Haarzopfer "Urgestein" Herbert Fries führt historisch interessierte Bürger zu markanten Punkten.Erinnerungen an die bäuerliche Vergangenheit. Berichte aus der Kriegszeit bewegen Zuhörer
Haarzopf. "Moete wie es kieken", antwortet Herbert Fries, als er nach dem Wetter gefragt wird. Der bärtige Mann mit dem Leinenhut steht inmitten von 25 interessierten Bürgern und schickt sich an, mit ihnen die vierte geschichtliche Wanderung des Bürgervereins Haarzopf-Fulerum zu unternehmen. Da liegt es nahe, in Mülheimer Platt zu antworten. ",Moete wie es kieken' heißt soviel wie ,Schauen wir mal'", erklärt Fries. Mit einem dicken Ordner voller Fotos, Karten und alten Zeitungsartikeln bewaffnet, führt er die Teilnehmer dieses Mal "Vom Moses nach Haarzopf".
Die Brückenskulptur über dem Borbecker Mühlenbach ist der Ausgangspunkt der Wanderung. "Der Moses sollte die Bürger beschützen", sagt Fries. "Die Skulptur erinnert daran, wie Moses das Volk Israel geleitet hat." Dann setzt sich die Gruppe in Bewegung und biegt ein in die Wienenbuschstraße. Dort stand früher der Kotten Hammelsbeck, der 1944 durch Bomben zerstört wurde.
Die Truppe zieht weiter durch die Siedlung Heimatdank ins Mecklenbeckstal, bis sie den Regenbogenweg erreicht und stoppt an einer Gedenktafel. "Hier wird an ein Barackenlager, eine Außenstelle des Konzentrationslagers Buchenwald erinnert", berichtet Fries ernst. "Im Jahr 1944 wurden hier 250 jüdische Frauen und Mädchen zum sogenannten ,Arbeitseinsatz' bei der Familie Krupp unter unmenschlichen Bedingungen in Baracken eingepfercht. Hier sind schlimme Dinge passiert."
Die Bürger hören gespannt zu und sind sichtlich bewegt. "Herbert Fries weiß sehr viel und hat immer ausführliche Informationen parat", erzählt Hildegard Pröpper. "Wir wissen schon einiges, aber man lernt immer wieder was dazu." Herbert Fries kennt die Gegend wie seine Westentasche. "Ich wurde 1930 in dem Haus geboren, in dem ich immer noch wohne", betont der ehemalige Frisör. "Deshalb kenne ich viele Leute und Geschichten." Auch die Teilnehmer sind gebürtige Haarzopfer oder wohnen schon sehr lange in der Gegend.

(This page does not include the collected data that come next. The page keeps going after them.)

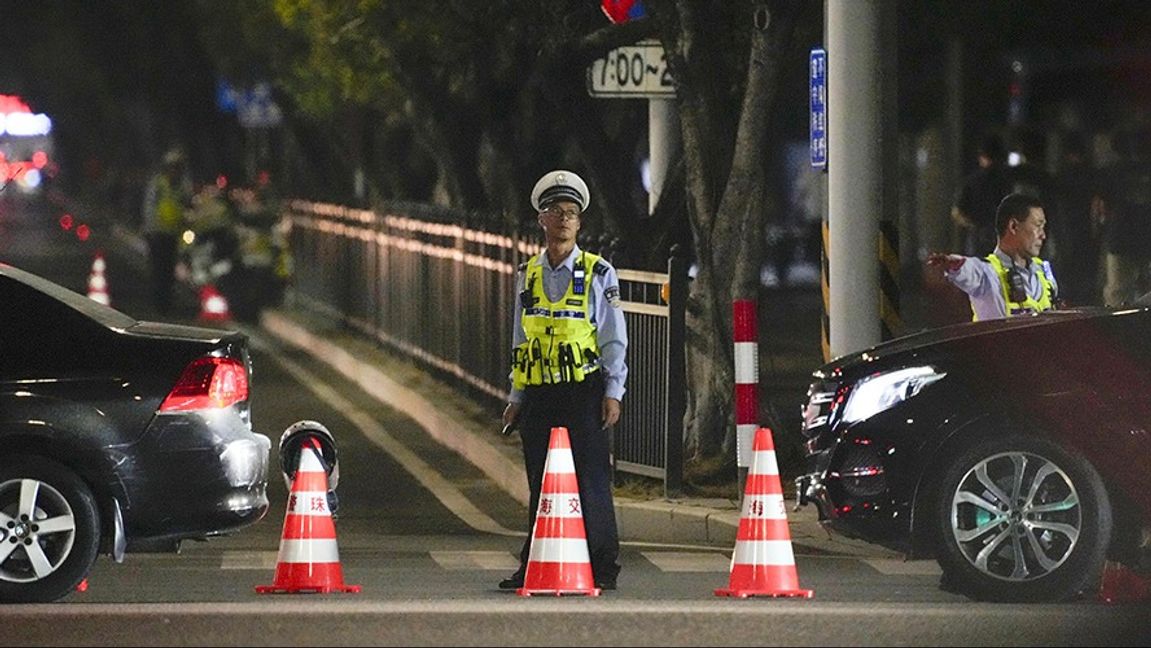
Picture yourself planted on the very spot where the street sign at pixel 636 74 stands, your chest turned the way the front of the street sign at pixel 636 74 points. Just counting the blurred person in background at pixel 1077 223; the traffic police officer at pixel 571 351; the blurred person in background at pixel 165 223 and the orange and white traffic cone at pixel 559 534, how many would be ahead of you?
2

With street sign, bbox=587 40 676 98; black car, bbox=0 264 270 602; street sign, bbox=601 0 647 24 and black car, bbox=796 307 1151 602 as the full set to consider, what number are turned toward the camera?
2

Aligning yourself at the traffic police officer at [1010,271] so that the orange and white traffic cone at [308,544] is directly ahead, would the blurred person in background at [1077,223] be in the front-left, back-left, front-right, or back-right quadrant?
back-right

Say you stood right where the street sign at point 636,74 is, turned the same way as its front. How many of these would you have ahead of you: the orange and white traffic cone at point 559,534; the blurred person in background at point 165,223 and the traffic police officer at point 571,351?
2

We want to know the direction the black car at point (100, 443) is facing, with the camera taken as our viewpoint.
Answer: facing to the left of the viewer

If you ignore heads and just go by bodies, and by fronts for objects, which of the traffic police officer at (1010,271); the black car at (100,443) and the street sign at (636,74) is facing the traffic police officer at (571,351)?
the street sign

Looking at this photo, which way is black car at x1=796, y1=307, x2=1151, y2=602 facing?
to the viewer's left
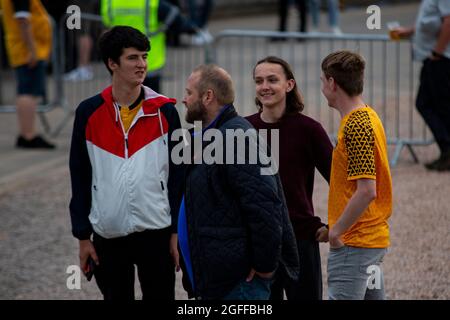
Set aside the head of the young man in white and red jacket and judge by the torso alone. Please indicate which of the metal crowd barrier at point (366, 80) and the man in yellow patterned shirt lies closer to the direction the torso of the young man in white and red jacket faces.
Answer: the man in yellow patterned shirt

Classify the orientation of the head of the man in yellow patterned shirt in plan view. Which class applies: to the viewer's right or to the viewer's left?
to the viewer's left

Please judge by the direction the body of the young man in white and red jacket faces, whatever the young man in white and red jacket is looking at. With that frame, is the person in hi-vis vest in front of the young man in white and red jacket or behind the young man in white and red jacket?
behind

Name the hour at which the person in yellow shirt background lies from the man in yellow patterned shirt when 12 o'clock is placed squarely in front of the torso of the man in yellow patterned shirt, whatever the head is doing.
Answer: The person in yellow shirt background is roughly at 2 o'clock from the man in yellow patterned shirt.

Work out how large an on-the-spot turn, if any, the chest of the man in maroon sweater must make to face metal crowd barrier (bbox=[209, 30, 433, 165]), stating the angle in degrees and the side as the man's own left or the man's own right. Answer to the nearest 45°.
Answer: approximately 135° to the man's own right

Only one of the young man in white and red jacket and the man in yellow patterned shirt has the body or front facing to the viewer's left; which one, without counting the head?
the man in yellow patterned shirt

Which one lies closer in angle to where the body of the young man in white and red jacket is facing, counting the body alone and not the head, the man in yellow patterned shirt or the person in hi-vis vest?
the man in yellow patterned shirt

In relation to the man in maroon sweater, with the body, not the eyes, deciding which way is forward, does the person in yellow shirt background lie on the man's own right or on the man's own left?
on the man's own right

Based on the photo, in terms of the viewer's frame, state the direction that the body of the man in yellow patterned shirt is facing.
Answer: to the viewer's left
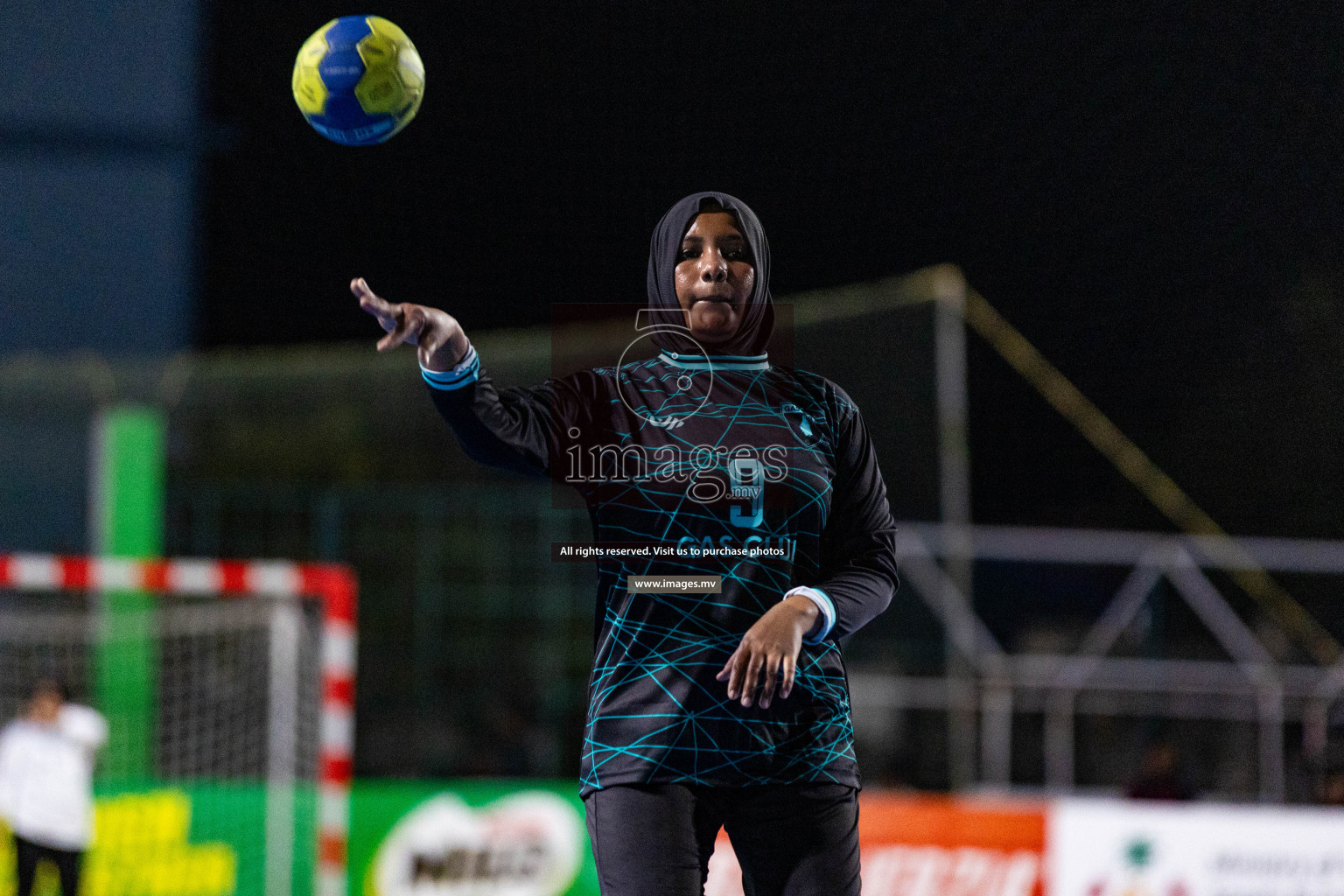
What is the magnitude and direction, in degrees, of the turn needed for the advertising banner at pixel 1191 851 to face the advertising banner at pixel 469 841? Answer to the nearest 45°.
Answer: approximately 90° to its right

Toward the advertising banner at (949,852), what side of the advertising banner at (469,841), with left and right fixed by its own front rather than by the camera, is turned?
left

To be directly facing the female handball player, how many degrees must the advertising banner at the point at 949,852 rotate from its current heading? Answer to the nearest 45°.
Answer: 0° — it already faces them

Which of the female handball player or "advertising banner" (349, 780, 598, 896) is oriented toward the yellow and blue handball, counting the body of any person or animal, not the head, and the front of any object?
the advertising banner

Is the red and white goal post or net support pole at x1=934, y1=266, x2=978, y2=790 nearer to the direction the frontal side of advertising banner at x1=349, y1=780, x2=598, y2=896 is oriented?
the red and white goal post
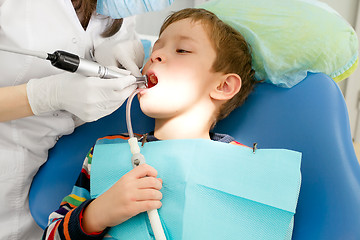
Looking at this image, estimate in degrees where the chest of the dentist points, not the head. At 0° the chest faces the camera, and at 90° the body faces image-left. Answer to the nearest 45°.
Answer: approximately 315°
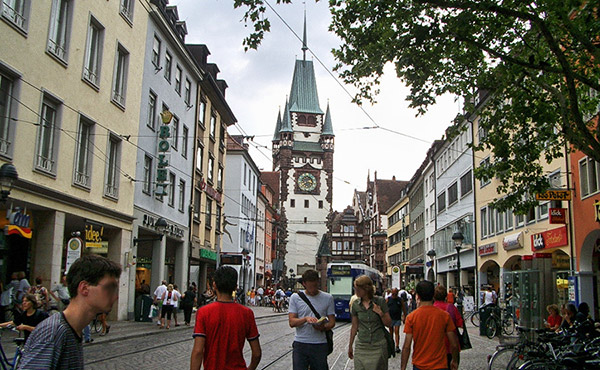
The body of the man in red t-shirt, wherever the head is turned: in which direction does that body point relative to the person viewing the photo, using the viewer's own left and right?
facing away from the viewer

"Der Stadtteil hat sich sehr verändert", sagt Hannelore Kränzel. "Heute ist alles viel neuzeitlicher und städtischer geworden. Da wird man manchmal ein wenig wehmütig." Nach einem kleinen Einblick in die Zechengeschichte und einem Blick auf das evangelische Gemeindezentrum Fulerum stärkt sich die Gruppe bei Kaffee und Kuchen im "Haus Haarzopf", der ersten Wohnstätte für Menschen mit geistiger Behinderung in alleiniger Trägerschaft der "Lebenshilfe Essen".
Dann wandert die historisch interessierte Truppe weiter entlang der viel befahrenen Humboldtstraße, vorbei am Hochbunker, dem Beekmannshof und einigen Kotten, die um 1900 entstanden. An der Kreuzung Erbach endet schließlich die Reise durch das vergangene Jahrhundert. Aber die nächste Tour durch Haarzopf und Fulerum ist schon in Planung. "Das positive Echo auf die bisherigen Wanderungen hat uns Mut gemacht, weitere Wege zu erschließen", sagt Herbert Fries. "Wir hoffen, dass wir dann genauso großen Zuspruch finden."